Pour compliquer l’histoire, des rapports récents indiquent que les premiers moutons sont peut-être arrivés en Afrique du Sud plusieurs siècles plus tôt qu’on ne le pensait. Les ossements identifiés comme des moutons domestiqués, qui ont été excavés de l’abri de Blydefontein dans le haut Karoo, ont été datés d’il y a 2700 ans. Mais l’analyse de l’ADN ancien de ces os suggère qu’ils pourraient être des bovidés sauvages.

D’où venait le bétail

La vision coloniale reposait sur le fait que le bétail n’était pas originaire d’Afrique australe. Les ancêtres sauvages des moutons, des chèvres et des bovins africains ont tous été domestiqués pour la première fois en Asie du sud-ouest et des bovins peut-être aussi en Afrique du nord-est.

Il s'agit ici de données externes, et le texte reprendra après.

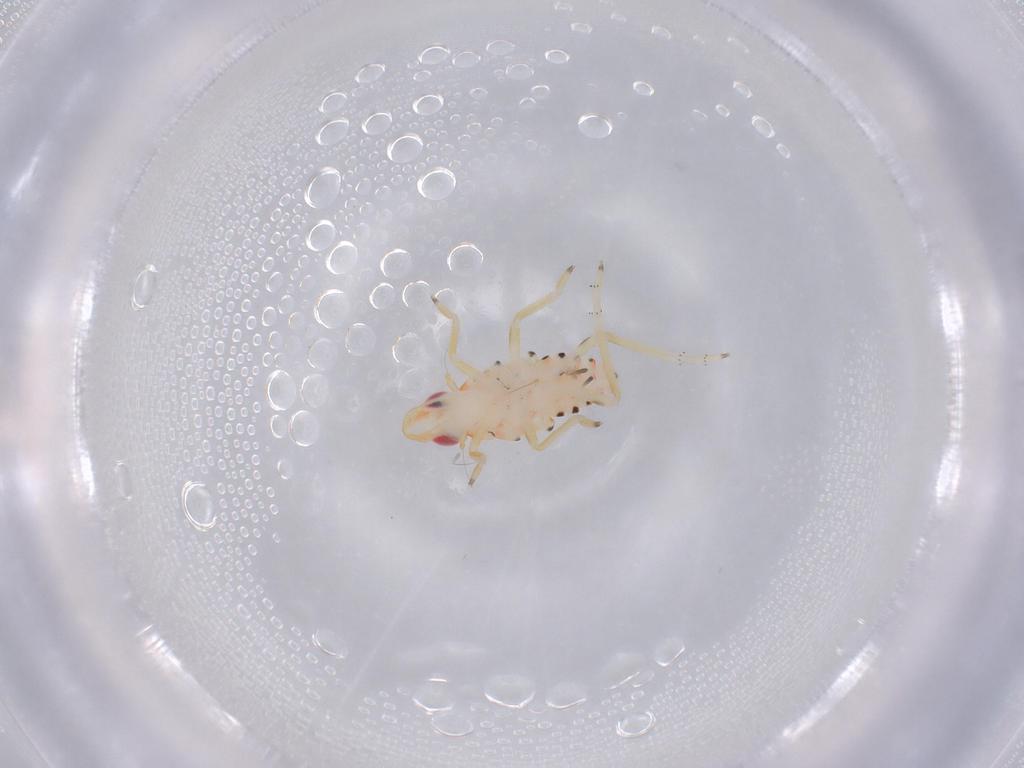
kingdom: Animalia
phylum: Arthropoda
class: Insecta
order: Hemiptera
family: Tropiduchidae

Les origines de la langue du cap Khoekhoen du XVIIe siècle, le proto-Khoe, sont également retracées de manière convaincante en Afrique de l’Est par les linguistes historiques. Étant donné que la langue du Cap Khoekhoen et le bétail doivent provenir à l’origine des terres au nord du fleuve Zambèze, l’hypothèse a été faite qu’ils se sont probablement réunis en un seul événement migratoire.

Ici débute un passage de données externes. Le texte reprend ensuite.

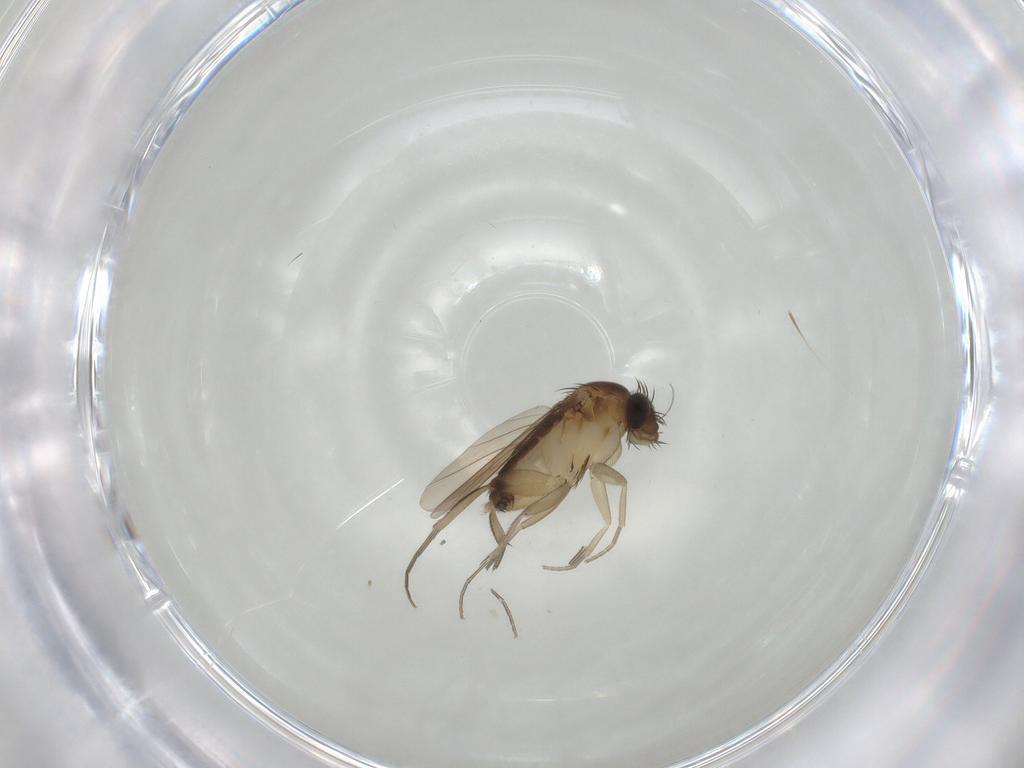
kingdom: Animalia
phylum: Arthropoda
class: Insecta
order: Diptera
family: Phoridae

L’explication la plus parcimonieuse, ou la plus économique, est que ces événements étaient liés: les locuteurs de Khoe ont apporté le premier bétail. C’est l’équivalent pour le chercheur de tuer deux oiseaux d’une pierre deux coups. Depuis le milieu des années 1970, l’opinion a soutenu que les peuples de langue proto-Khoe dans une région située entre le fleuve Zambèze et l’Afrique de l’Est ont d’abord acquis du bétail et les compétences d’élevage nécessaires auprès d’autres populations du nord il y a environ 2 000 ans. Les autres populations présumées auraient été des locuteurs bantous qui se sont répandus hors de leur patrie en Afrique centrale-occidentale, à partir d’il y a environ 5 000 ou 6 000 ans.

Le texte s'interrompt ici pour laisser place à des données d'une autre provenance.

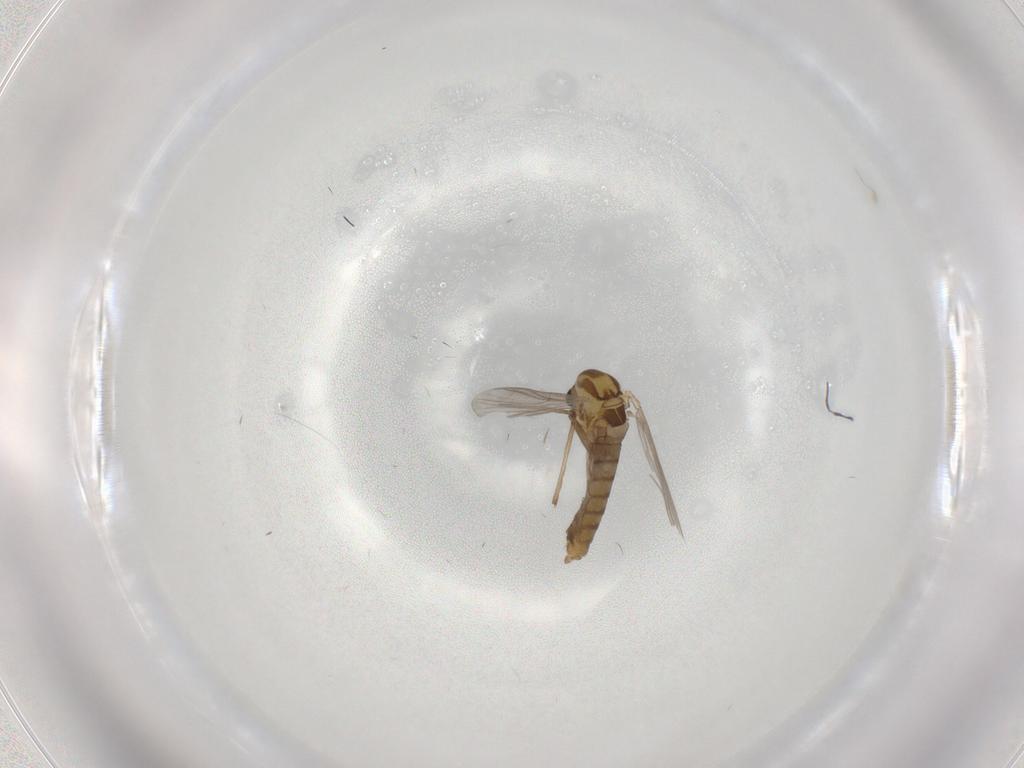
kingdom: Animalia
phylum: Arthropoda
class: Insecta
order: Diptera
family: Chironomidae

Ce point de vue est maintenant contesté par une importante collection d’os de moutons datés à l’aide d’une technique chimique complexe connue sous le nom de datation au radiocarbone. Les plus anciens ossements de bétail d’Afrique australe ont plusieurs siècles de plus que les premiers villages d’agriculteurs et de métallurgistes de langue bantoue du bassin du Zambèze. Les ossements de bétail les plus anciens se trouvent également invariablement dans des sites typiques de l’âge de pierre tardif, généralement des abris sous roche, connus pour avoir été occupés par les chasseurs-cueilleurs indigènes San d’Afrique australe.

Les premiers moutons

Et maintenant, une nouvelle analyse des outils en pierre de nombreux sites précédemment fouillés dans toute l’Afrique australe semble avoir localisé les premiers éleveurs. La distribution sous-continentale d’une boîte à outils en pierre particulière correspond à la distribution des gènes et des langues San du nord, et c’est précisément cette boîte à outils en pierre qui se trouve dans les sites d’abris sous roche d’Afrique du Sud avec les plus anciens ossements de moutons. Cela indique la forte probabilité que les premiers moutons aient atteint l’Afrique la plus méridionale par une ou plusieurs infiltrations sporadiques de petits groupes de chasseurs-cueilleurs du nord de San.

Les premiers moutons semblent être arrivés lors d’un tel événement d’infiltration au cours des derniers siècles avant JC le long de la côte atlantique. C’est au moins deux ou trois siècles avant l’apparition des premiers villages agricoles dans le bassin du Zambèze et sur la côte est de l’Afrique australe. L’arrivée précoce du bétail semble avoir eu peu de conséquences ou d’implications pour la poursuite d’un mode de vie de chasse et de cueillette postérieur à l’Âge de pierre en Afrique australe. La chasse et la cueillette sont restées la principale activité de subsistance malgré la disponibilité du bétail.

Pour l’instant, les indications sont que les locuteurs du Khoe ne sont peut-être pas arrivés avec le premier bétail, mais un peu plus tard, peut-être à peu près à la même époque que les premiers agriculteurs de langue bantoue du soi-disant Âge du fer.

La morale de l’histoire semble être que la réponse la plus parcimonieuse n’est pas toujours la bonne.